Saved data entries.
● ● ● ●

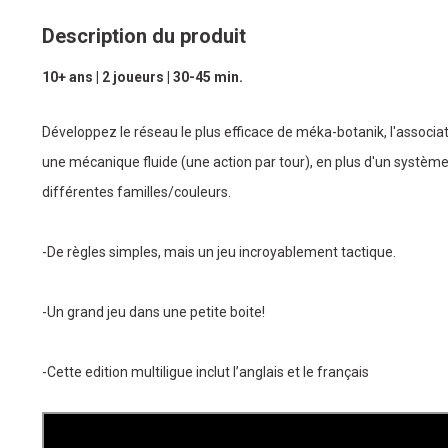
Description du produit
10+ ans | 2 joueurs | 30-45 min.
Développez le réseau le plus efficace de méka-botanik, l'associa
une mécanique fluide (une action par tour), en plus d'un système
différentes familles/couleurs.
-De règles simples, mais un jeu incroyablement tactique.
-Un grand jeu dans une petite boite!
-Cette edition multiligue inclut l’anglais et le français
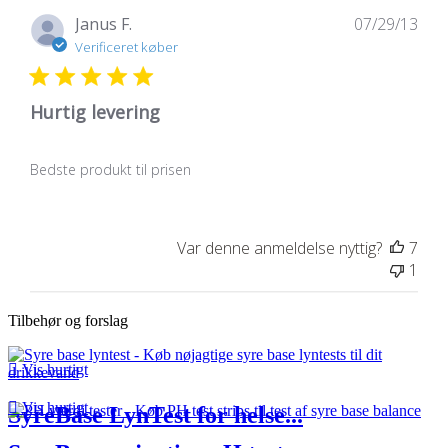
Udg
Janus F.
07/29/13
Verificeret køber
Hurtig levering
Bedste produkt til prisen
Var denne anmeldelse nyttig?
7
1
Tilbehør og forslag

Vis hurtigt

Vis hurtigt
SyreBase LynTest for helse...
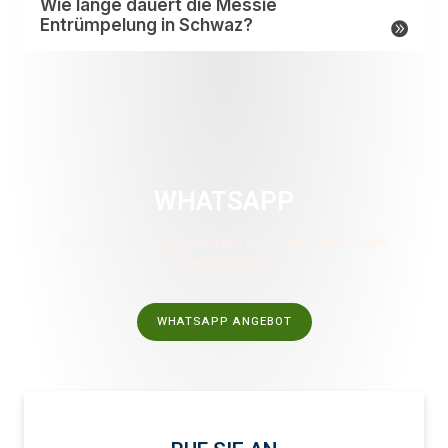
Wie lange dauert die Messie
Entrümpelung in Schwaz?
WHATSAPP
Fotos über Whatsapp schicken und in wenigen Minuten
Angebot erhalten
WHATSAPP ANGEBOT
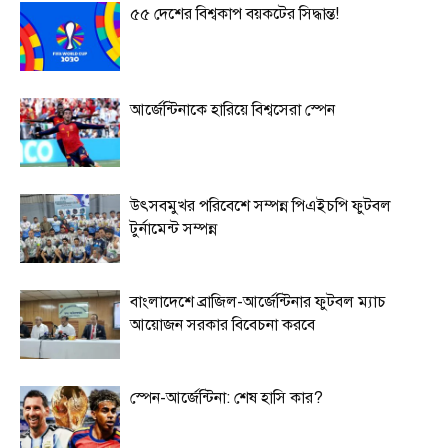
৫৫ দেশের বিশ্বকাপ বয়কটের সিদ্ধান্ত!
আর্জেন্টিনাকে হারিয়ে বিশ্বসেরা স্পেন
উৎসবমুখর পরিবেশে সম্পন্ন পিএইচপি ফুটবল
টুর্নামেন্ট সম্পন্ন
বাংলাদেশে ব্রাজিল-আর্জেন্টিনার ফুটবল ম্যাচ
আয়োজন সরকার বিবেচনা করবে
স্পেন-আর্জেন্টিনা: শেষ হাসি কার?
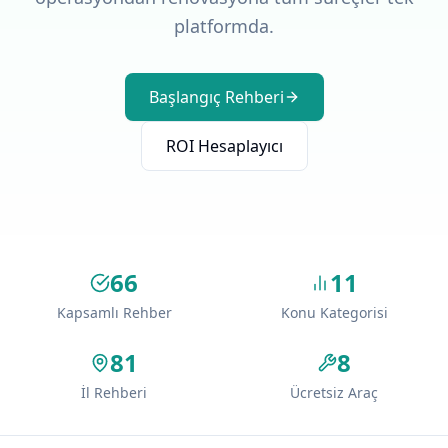
platformda.
Başlangıç Rehberi
ROI Hesaplayıcı
66
11
Kapsamlı Rehber
Konu Kategorisi
81
8
İl Rehberi
Ücretsiz Araç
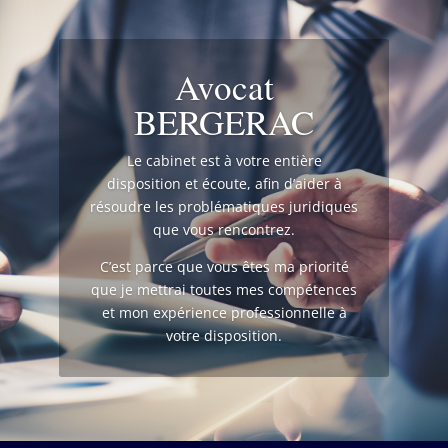
Avocat
BERGERAC
Le cabinet est à votre entière
disposition et écoute, afin d’aider à
résoudre les problématiques juridiques
que vous rencontrez.
C’est parce que vous êtes ma priorité
que je mettrai toutes mes compétences
et mon expérience professionnelle à
votre disposition.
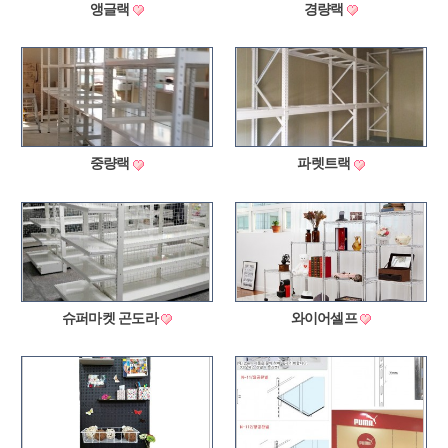
앵글랙
경량랙
중량랙
파렛트랙
슈퍼마켓 곤도라
와이어셀프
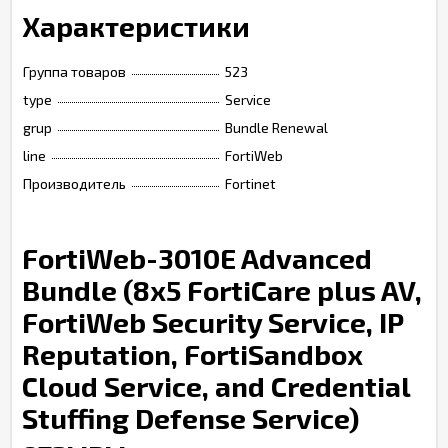
Характеристики
Группа товаров
523
type
Service
grup
Bundle Renewal
line
FortiWeb
Производитель
Fortinet
FortiWeb-3010E Advanced
Bundle (8x5 FortiCare plus AV,
FortiWeb Security Service, IP
Reputation, FortiSandbox
Cloud Service, and Credential
Stuffing Defense Service)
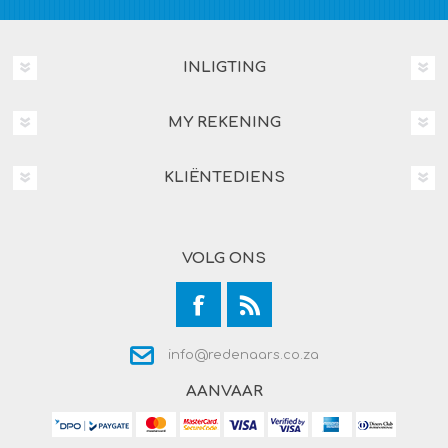
INLIGTING
MY REKENING
KLIËNTEDIENS
VOLG ONS
info@redenaars.co.za
AANVAAR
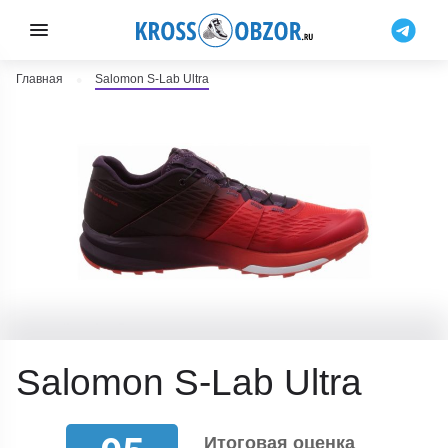
Главная
Salomon S-Lab Ultra
Salomon S-Lab Ultra
Итоговая оценка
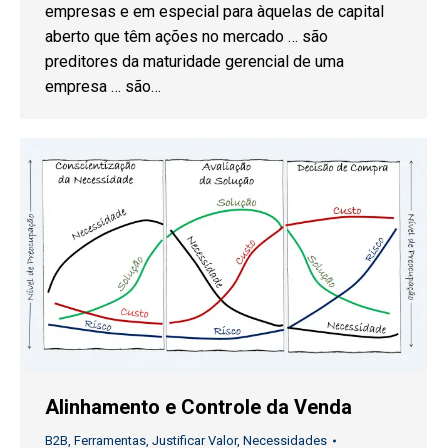
empresas e em especial para àquelas de capital
aberto que têm ações no mercado … são
preditores da maturidade gerencial de uma
empresa … são…
Alinhamento e Controle da Venda
B2B
,
Ferramentas
,
Justificar Valor
,
Necessidades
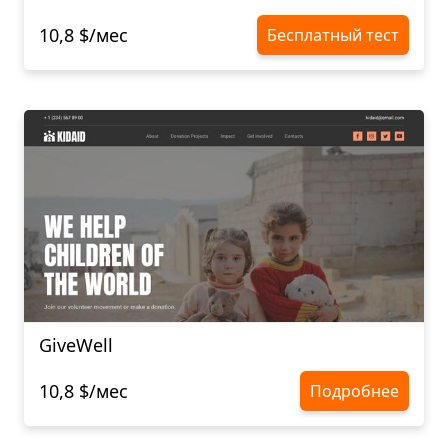
10,8 $/мес
Бесплатный тест
GiveWell
10,8 $/мес
Подробнее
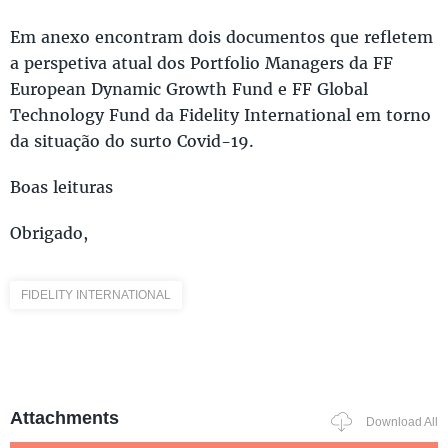
Em anexo encontram dois documentos que refletem
a perspetiva atual dos Portfolio Managers da FF
European Dynamic Growth Fund e FF Global
Technology Fund da Fidelity International em torno
da situação do surto Covid-19.
Boas leituras
Obrigado,
FIDELITY INTERNATIONAL
Attachments
Download All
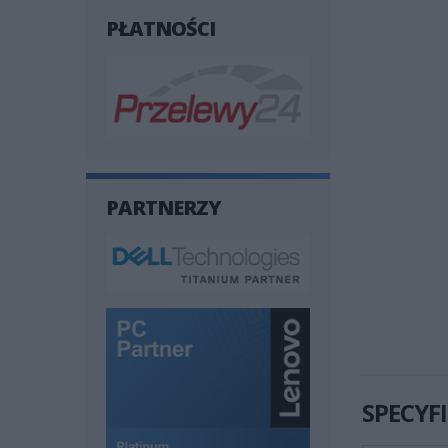
PŁATNOŚCI
PARTNERZY
SPECYF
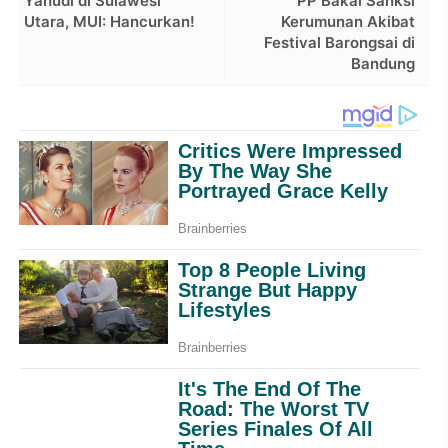
Yahudi di Sulawesi
PP Bakal Sanksi
Utara, MUI: Hancurkan!
Kerumunan Akibat
Festival Barongsai di
Bandung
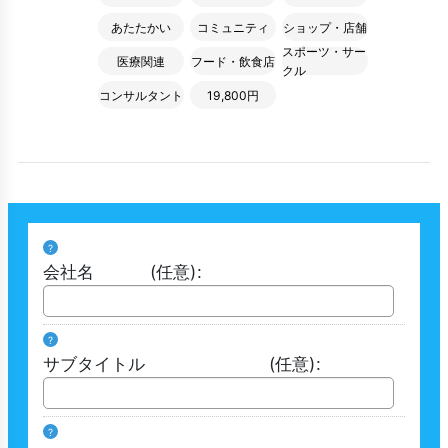
あたたかい
コミュニティ
ショップ・店舗
スポーツ・サー
医療関連
フード・飲食店
クル
コンサルタント
19,800円
?
会社名
(任意)
:
?
サブタイトル
(任意)
:
?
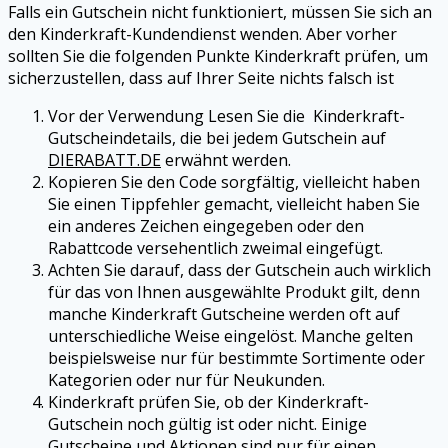
Falls ein Gutschein nicht funktioniert, müssen Sie sich an
den Kinderkraft-Kundendienst wenden. Aber vorher
sollten Sie die folgenden Punkte Kinderkraft prüfen, um
sicherzustellen, dass auf Ihrer Seite nichts falsch ist
Vor der Verwendung Lesen Sie die Kinderkraft-
Gutscheindetails, die bei jedem Gutschein auf
DIERABATT.DE
erwähnt werden.
Kopieren Sie den Code sorgfältig, vielleicht haben
Sie einen Tippfehler gemacht, vielleicht haben Sie
ein anderes Zeichen eingegeben oder den
Rabattcode versehentlich zweimal eingefügt.
Achten Sie darauf, dass der Gutschein auch wirklich
für das von Ihnen ausgewählte Produkt gilt, denn
manche Kinderkraft Gutscheine werden oft auf
unterschiedliche Weise eingelöst. Manche gelten
beispielsweise nur für bestimmte Sortimente oder
Kategorien oder nur für Neukunden.
Kinderkraft prüfen Sie, ob der Kinderkraft-
Gutschein noch gültig ist oder nicht. Einige
Gutscheine und Aktionen sind nur für einen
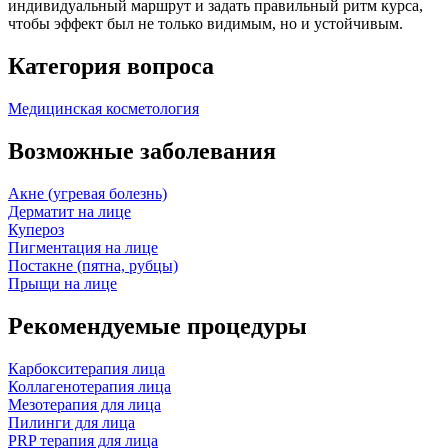
индивидуальный маршрут и задать правильный ритм курса,
чтобы эффект был не только видимым, но и устойчивым.
Категория вопроса
Медицинская косметология
Возможные заболевания
Акне (угревая болезнь)
Дерматит на лице
Купероз
Пигментация на лице
Постакне (пятна, рубцы)
Прыщи на лице
Рекомендуемые процедуры
Карбокситерапия лица
Коллагенотерапия лица
Мезотерапия для лица
Пилинги для лица
PRP терапия для лица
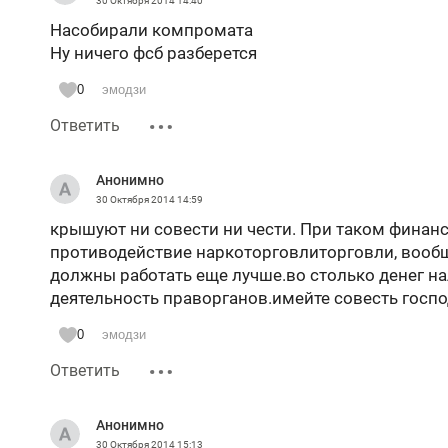
30 Октября 2014
14:40
Насобирали компромата
Ну ничего фсб разберется
0
эмодзи
Ответить
Анонимно
30 Октября 2014
14:59
крышуют ни совести ни чести. При таком финан
противодействие наркоторговлиторговли, вооб
должны работать еще лучше.во столько денег н
деятельность праворганов.имейте совесть госп
0
эмодзи
Ответить
Анонимно
30 Октября 2014
15:13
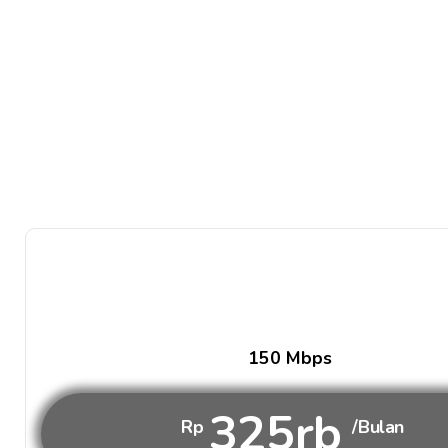
150 Mbps
325rb
Rp
/Bulan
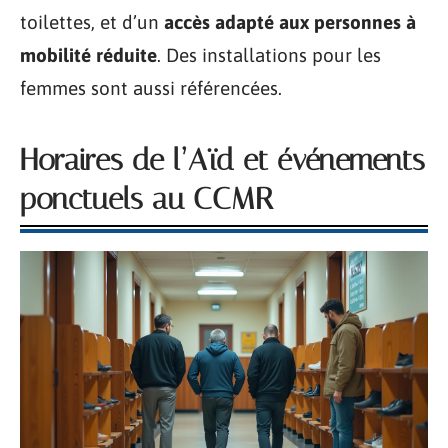
toilettes, et d’un
accès adapté aux personnes à
mobilité réduite
. Des installations pour les
femmes sont aussi référencées.
Horaires de l’Aïd et événements
ponctuels au CCMR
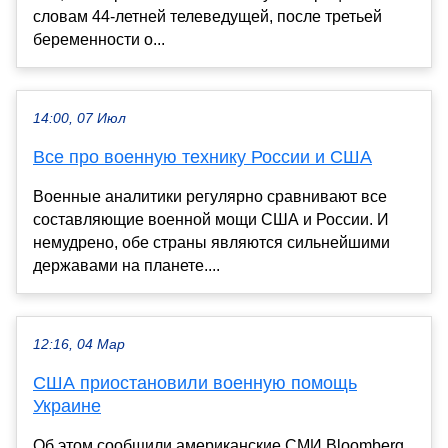
словам 44-летней телеведущей, после третьей
беременности о...
14:00, 07 Июл
Все про военную технику России и США
Военные аналитики регулярно сравнивают все
составляющие военной мощи США и России. И
немудрено, обе страны являются сильнейшими
державами на планете....
12:16, 04 Мар
США приостановили военную помощь
Украине
Об этом сообщили американские СМИ Bloomberg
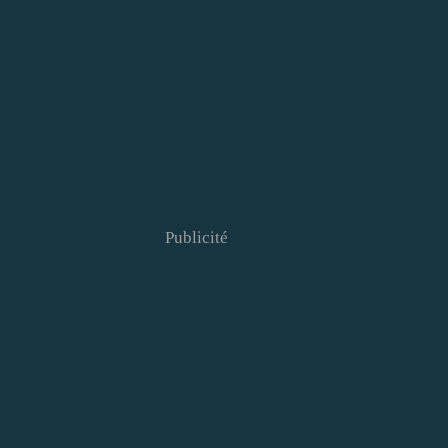
Publicité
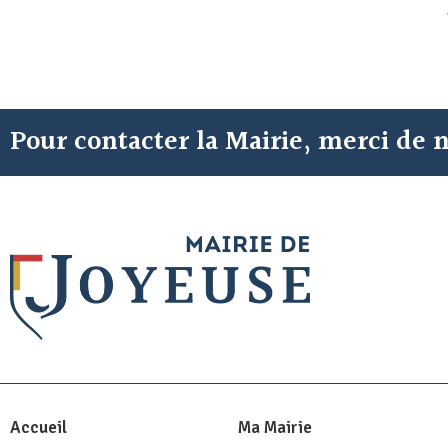
Pour contacter la Mairie, merci de
Accueil
Ma Mairie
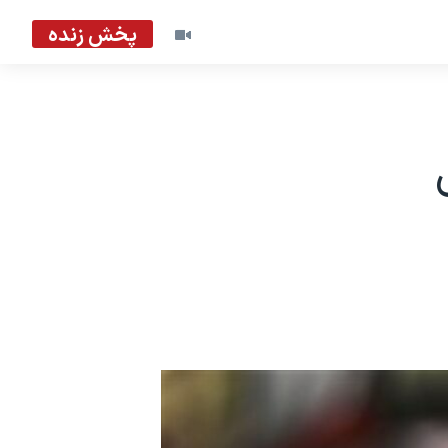
پخش زنده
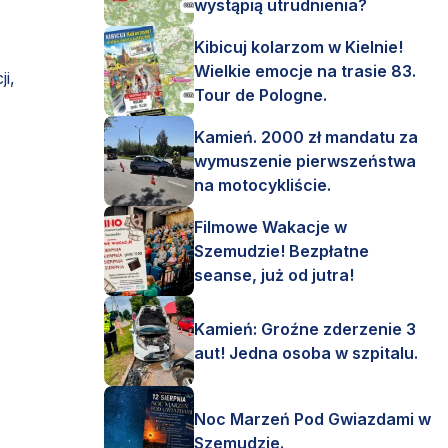
wystąpią utrudnienia?
Kibicuj kolarzom w Kielnie!
Wielkie emocje na trasie 83.
i,
Tour de Pologne.
Kamień. 2000 zł mandatu za
wymuszenie pierwszeństwa
na motocykliście.
Filmowe Wakacje w
Szemudzie! Bezpłatne
seanse, już od jutra!
Kamień: Groźne zderzenie 3
aut! Jedna osoba w szpitalu.
Noc Marzeń Pod Gwiazdami w
Szemudzie.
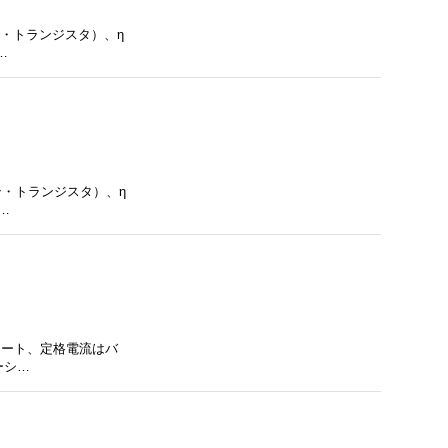
ン・トランジスタ）、η
…
ン・トランジスタ）、η
…
タシート、定格電流はバ
ーシ…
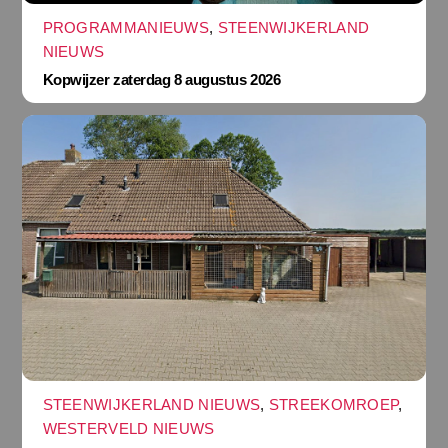
PROGRAMMANIEUWS
,
STEENWIJKERLAND
NIEUWS
Kopwijzer zaterdag 8 augustus 2026
STEENWIJKERLAND NIEUWS
,
STREEKOMROEP
,
WESTERVELD NIEUWS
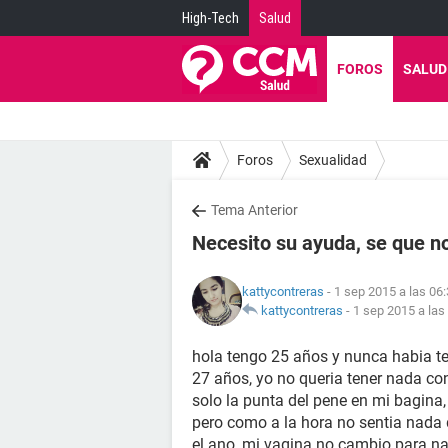
High-Tech
Salud
FOROS
SALUD
Foros
Sexualidad
Tema Anterior
Necesito su ayuda, se que n
kattycontreras
- 1 sep 2015 a las 06
kattycontreras
-
1 sep 2015 a las
hola tengo 25 años y nunca habia te
27 años, yo no queria tener nada con
solo la punta del pene en mi bagin
pero como a la hora no sentia nada 
el ano, mi vagina no cambio para na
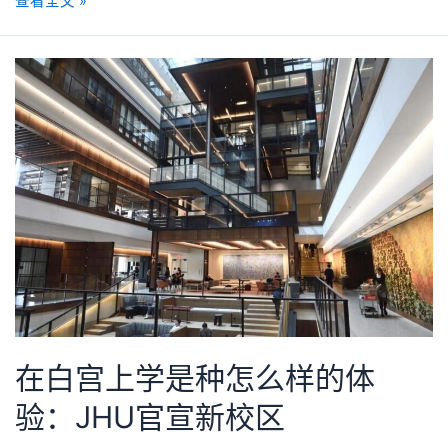
查看全文 »
在白宫上学是种怎么样的体
验：JHU官宣新校区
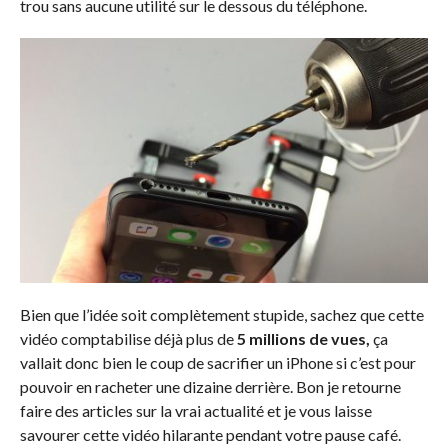
trou sans aucune utilité sur le dessous du téléphone.
Bien que l’idée soit complètement stupide, sachez que cette
vidéo comptabilise déjà plus de
5 millions de vues,
ça
vallait donc bien le coup de sacrifier un iPhone si c’est pour
pouvoir en racheter une dizaine derrière. Bon je retourne
faire des articles sur la vrai actualité et je vous laisse
savourer cette vidéo hilarante pendant votre pause café.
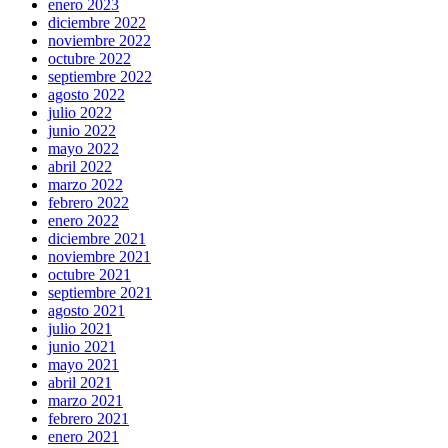
enero 2023
diciembre 2022
noviembre 2022
octubre 2022
septiembre 2022
agosto 2022
julio 2022
junio 2022
mayo 2022
abril 2022
marzo 2022
febrero 2022
enero 2022
diciembre 2021
noviembre 2021
octubre 2021
septiembre 2021
agosto 2021
julio 2021
junio 2021
mayo 2021
abril 2021
marzo 2021
febrero 2021
enero 2021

● ● ● ●

What you have to do. The answer should be exactly the lines from the one that contains "octubre 2021" through the end of the entries, both ends included, and nothing besides.

Response to this task.
octubre 2021
septiembre 2021
agosto 2021
julio 2021
junio 2021
mayo 2021
abril 2021
marzo 2021
febrero 2021
enero 2021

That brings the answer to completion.